便利な日本語の表現である。”~性”とすれば、何となくそれらしい。IT分野で目につく”~y”の単語と、”3文字~性”の組み合わせをざっと挙げてみる。ここでは、少しだけ列挙する。Accuracy(正確性)、Agility(機敏性)、Availability(可用性)、Confidentiality(機密性)、Consistency(一貫性)、Efficiency(能率性)、Flexibility(柔軟性)、Functionality(機能性)、Integrity(整合性)、Productivity(生産性)、Reliability(信頼性)、Security(安全性)、Serviceability(保守性) …。まぁ、キリがない。もちろんそれぞれの単語には他の意味もあるため、文脈を理解して訳すことになる。因みに、よく使われるUsabilityは、使用性とか利用性とするより、”ユーザビリティ”とカタカナ表現した方がより正確ではある。”使い勝手”や”使いやすさ”とも、ニュアンスが違う。
Manageability(管理のしやすさ)
どう訳すか、意外と悩んだ。管理性か管理容易性と訳される場合が多いが、どちらもしっくりこない。耳触りも何となく悪い。意味的には”しやすさ”がポイントの言葉である。しかし、”~性”が流行りの昨今とは言え、管理性とか管理容易性ではどうもピンとこない。考えた末に、”管理のしやすさ”とした。その方が耳に心地良い。カタカナ表記に走らなくて良かった。おそらく、次回出会ったら、管理性か管理容易性を採用するかもしれない。なぜって?耳触りは悪くても、周りの文字とのバランスを見ると何となく座りがいいように見える。
Experience(エクスペリエンス)
この言葉は、新しい造語、概念だと考えれば理解しやすい。ITの世界では、体験とか経験と訳さない方がいい。皆が知っているexperience(体験、経験)は、過去を意味する。
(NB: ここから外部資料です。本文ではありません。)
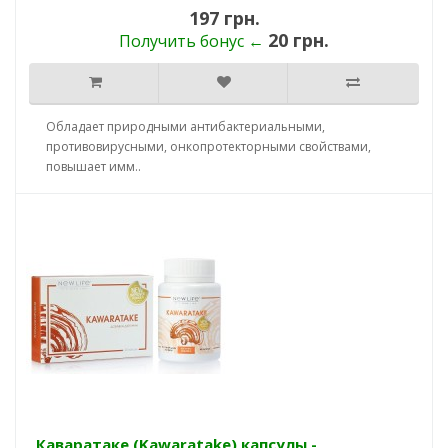
197 грн.
20 грн.
Получить бонус ←
Обладает природными антибактериальными,
противовирусными, онкопротекторными свойствами,
повышает имм..
Каваратаке (Kawaratake) капсулы -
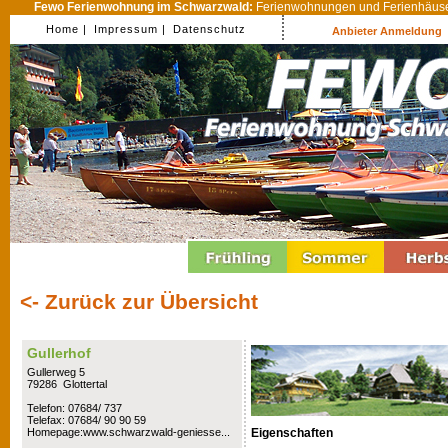
Fewo Ferienwohnung im Schwarzwald:
Ferienwohnungen und Ferienhäuser
Home |
Impressum |
Datenschutz
Anbieter Anmeldung
<- Zurück zur Übersicht
Gullerhof
Gullerweg 5
79286 Glottertal
Telefon: 07684/ 737
Telefax: 07684/ 90 90 59
Eigenschaften
Homepage:www.schwarzwald-geniesse...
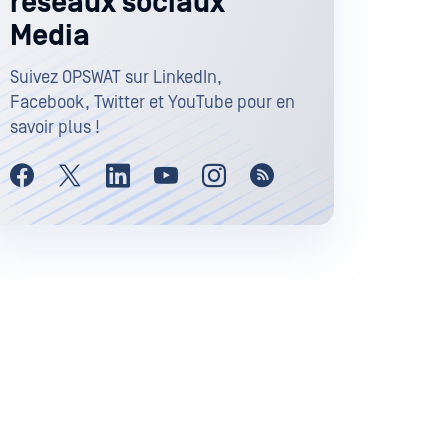
réseaux sociaux
Media
Suivez OPSWAT sur LinkedIn,
Facebook, Twitter et YouTube pour en
savoir plus !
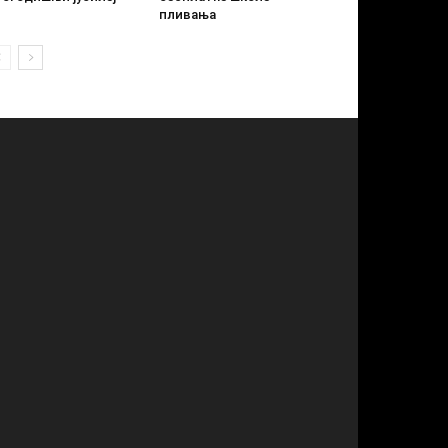
пливања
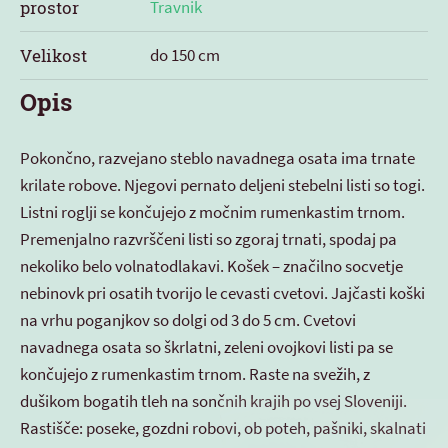
prostor
Travnik
Velikost
do 150 cm
Opis
Pokončno, razvejano steblo navadnega osata ima trnate
krilate robove. Njegovi pernato deljeni stebelni listi so togi.
Listni roglji se končujejo z močnim rumenkastim trnom.
Premenjalno razvrščeni listi so zgoraj trnati, spodaj pa
nekoliko belo volnatodlakavi. Košek – značilno socvetje
nebinovk pri osatih tvorijo le cevasti cvetovi. Jajčasti koški
na vrhu poganjkov so dolgi od 3 do 5 cm. Cvetovi
navadnega osata so škrlatni, zeleni ovojkovi listi pa se
končujejo z rumenkastim trnom. Raste na svežih, z
dušikom bogatih tleh na sončnih krajih po vsej Sloveniji.
Rastišče: poseke, gozdni robovi, ob poteh, pašniki, skalnati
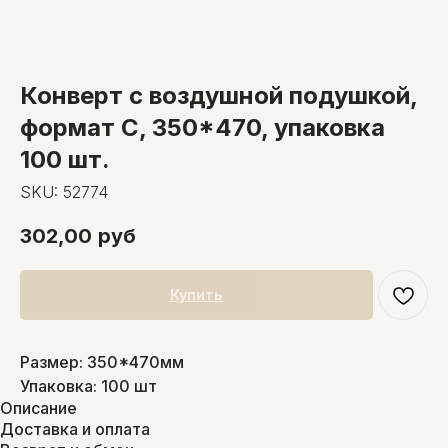
Конверт с воздушной подушкой,
формат C, 350*470, упаковка
100 шт.
SKU:
52774
302,00
руб
Купить
Размер: 350*470мм
Упаковка: 100 шт
Описание
Доставка и оплата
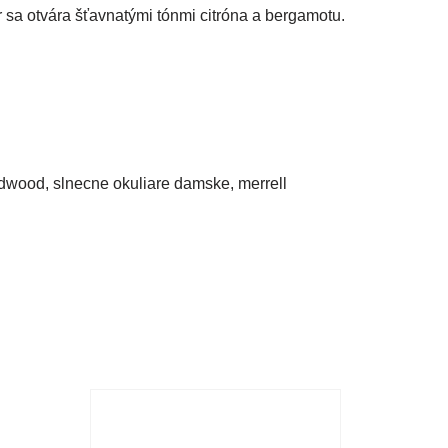
r sa otvára šťavnatými tónmi citróna a bergamotu.
redwood, slnecne okuliare damske, merrell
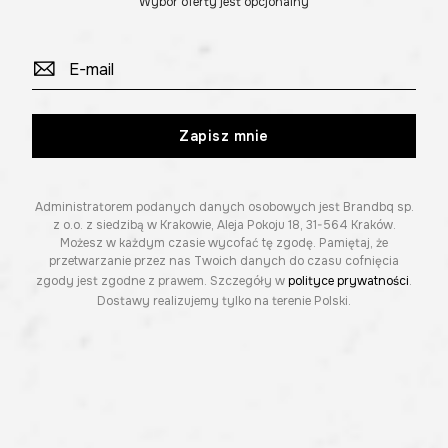
Wybór oferty jest opcjonalny
Zapisz mnie
Administratorem podanych danych osobowych jest Brandbq sp.
z o.o. z siedzibą w Krakowie, Aleja Pokoju 18, 31-564 Kraków.
Możesz w każdym czasie wycofać tę zgodę. Pamiętaj, że
przetwarzanie przez nas Twoich danych do czasu cofnięcia
zgody jest zgodne z prawem. Szczegóły w
polityce prywatności
.
Dostawy realizujemy tylko na terenie Polski.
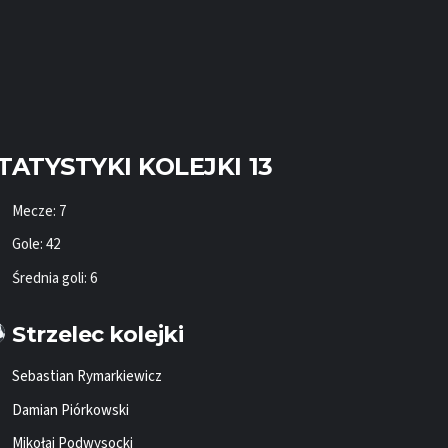
TATYSTYKI KOLEJKI 13
Mecze: 7
Gole: 42
Średnia goli: 6
Strzelec kolejki
Sebastian Rymarkiewicz
Damian Piórkowski
Mikołaj Podwysocki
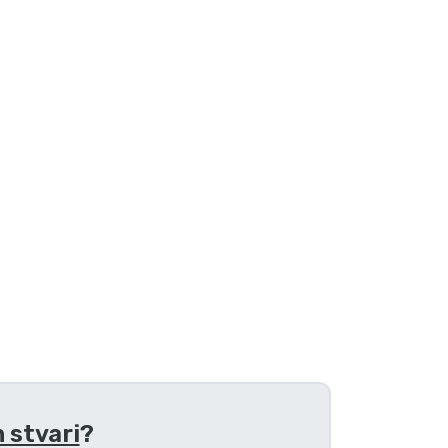
 stvari
?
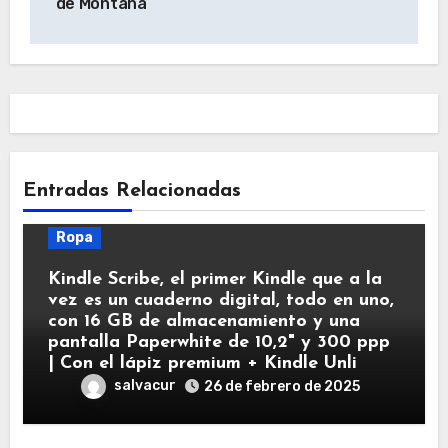
de Montaña
entradas
Entradas Relacionadas
Ropa
Kindle Scribe, el primer Kindle que a la
vez es un cuaderno digital, todo en uno,
con 16 GB de almacenamiento y una
pantalla Paperwhite de 10,2" y 300 ppp
| Con el lápiz premium + Kindle Unli
salvacur
26 de febrero de 2025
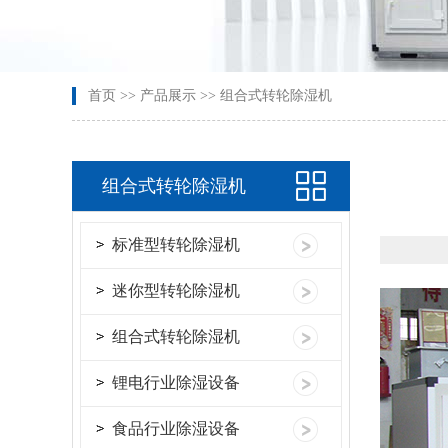
首页
>>
产品展示
>>
组合式转轮除湿机
组合式转轮除湿机
标准型转轮除湿机
迷你型转轮除湿机
组合式转轮除湿机
锂电行业除湿设备
食品行业除湿设备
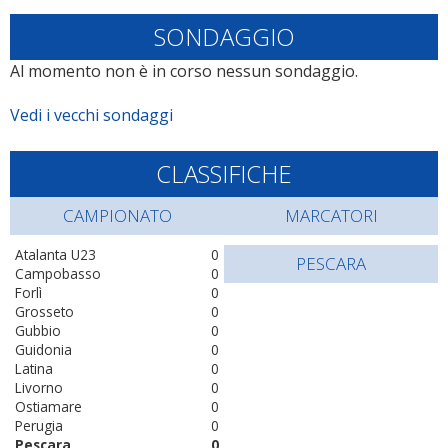
SONDAGGIO
Al momento non è in corso nessun sondaggio.
Vedi i vecchi sondaggi
CLASSIFICHE
CAMPIONATO
MARCATORI
Atalanta U23
0
PESCARA
Campobasso
0
Forlì
0
Grosseto
0
Gubbio
0
Guidonia
0
Latina
0
Livorno
0
Ostiamare
0
Perugia
0
Pescara
0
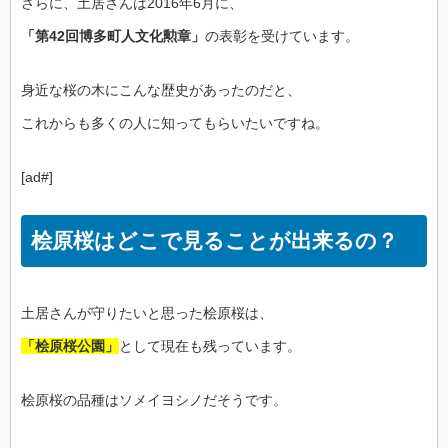
さらに、土居さんは2016年6月に、
「第42回博多町人文化勲章」
の表彰を受けています。
身近な桜の木にこんな歴史があったのだと、
これからも多くの人に知ってもらいたいですね。
[ad#]
桧原桜はどこで見ることが出来るの？
土居さんが守りたいと思った桧原桜は、
「桧原桜公園」
として現在も残っています。
桧原桜の品種はソメイヨシノだそうです。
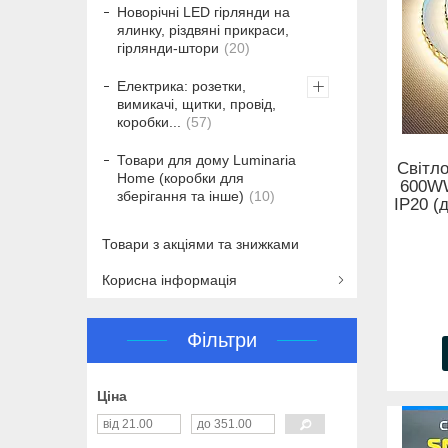
Новорічні LED гірлянди на
ялинку, різдвяні прикраси,
гірлянди-штори
20
Електрика: розетки,
вимикачі, щитки, провід,
коробки...
57
Товари для дому Luminaria
Світло
Home (коробки для
600W
зберігання та інше)
10
IP20 (
Товари з акціями та знижками
Корисна інформація
Фільтри
Ціна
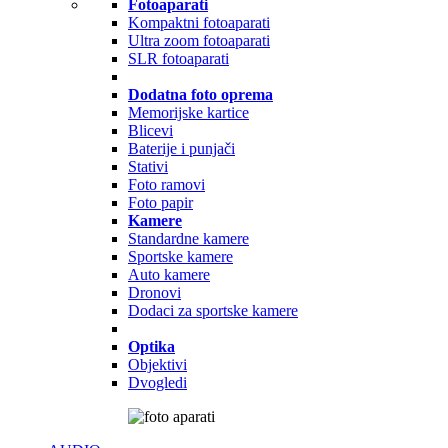
Fotoaparati
Kompaktni fotoaparati
Ultra zoom fotoaparati
SLR fotoaparati
Dodatna foto oprema
Memorijske kartice
Blicevi
Baterije i punjači
Stativi
Foto ramovi
Foto papir
Kamere
Standardne kamere
Sportske kamere
Auto kamere
Dronovi
Dodaci za sportske kamere
Optika
Objektivi
Dvogledi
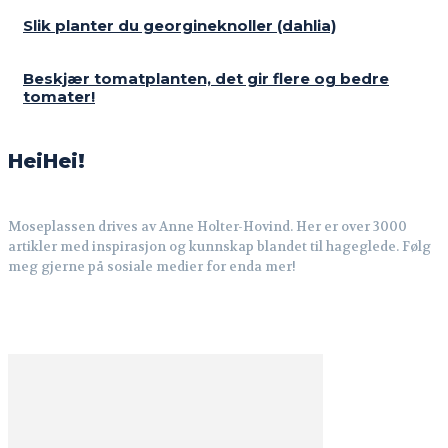
Slik planter du georgineknoller (dahlia)
Beskjær tomatplanten, det gir flere og bedre
tomater!
HeiHei!
Moseplassen drives av Anne Holter-Hovind. Her er over 3000
artikler med inspirasjon og kunnskap blandet til hageglede. Følg
meg gjerne på sosiale medier for enda mer!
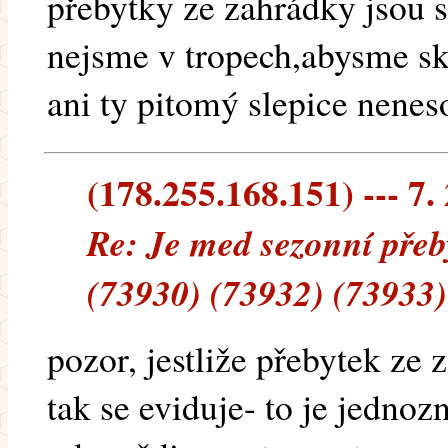
přebytky ze zahrádky jsou s
nejsme v tropech,abysme skl
ani ty pitomý slepice nenes
(178.255.168.151) --- 7.
Re: Je med sezonní přeb
(73930) (73932) (73933)
pozor, jestliže přebytek ze
tak se eviduje- to je jedno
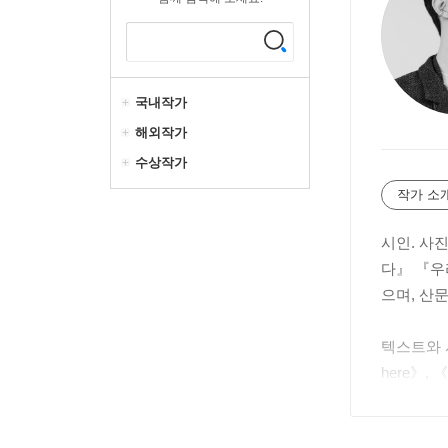
국내작가
해외작가
수상작가
작가 소
시인. 사
다』 『우
으며, 산문
텍스트와 사
here》, 
야 할 젊
습소 ‘작업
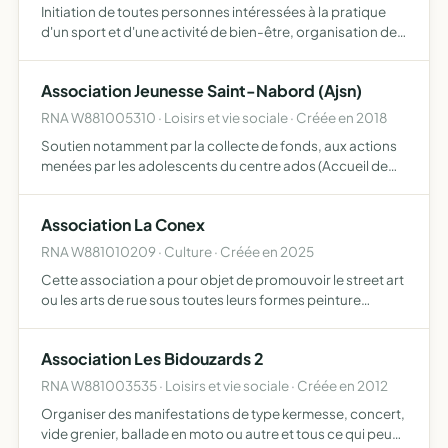
Initiation de toutes personnes intéressées à la pratique
d'un sport et d'une activité de bien-être, organisation de
manifestations diverses réaliser ces buts par tous les
moyens qu'elle juge utiles, notamment par l'acquis…
Association Jeunesse Saint-Nabord (Ajsn)
RNA W881005310 · Loisirs et vie sociale · Créée en 2018
Soutien notamment par la collecte de fonds, aux actions
menées par les adolescents du centre ados (Accueil de
Jeunes déclarés auprès de la DDCSPP) de la commune de
Saint-Nabord en vue de l'organisation de manifestations,
Association La Conex
…
RNA W881010209 · Culture · Créée en 2025
Cette association a pour objet de promouvoir le street art
ou les arts de rue sous toutes leurs formes peinture
murale, graffiti, performance urbaine, installations
artistiques Créer un site internet, à être présente sur …
Association Les Bidouzards 2
RNA W881003535 · Loisirs et vie sociale · Créée en 2012
Organiser des manifestations de type kermesse, concert,
vide grenier, ballade en moto ou autre et tous ce qui peux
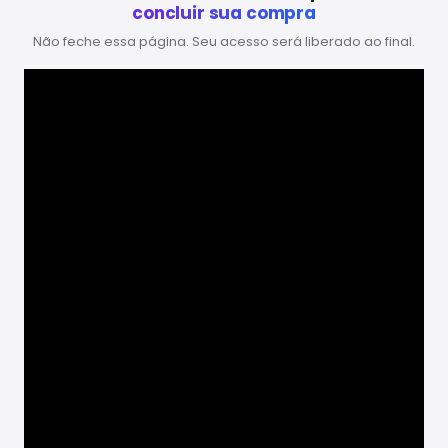
concluir sua compra
Não feche essa página. Seu acesso será liberado ao final.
しかし、この「experience」という単語は、スペルこそ”体験”を意味する単語と同じだが、概念はもっと深い。過去の体験ではなく、「これまでになかった体験」と捉えればピンとくるだろう。未来に向いた概念も含んでいる。単に顧客満足度を示唆しているだけではない。これからの時代、どう(お客様の)エクスペリエンスを改善して(高めて)いくかで、企業の価値も違ってくるのだろう。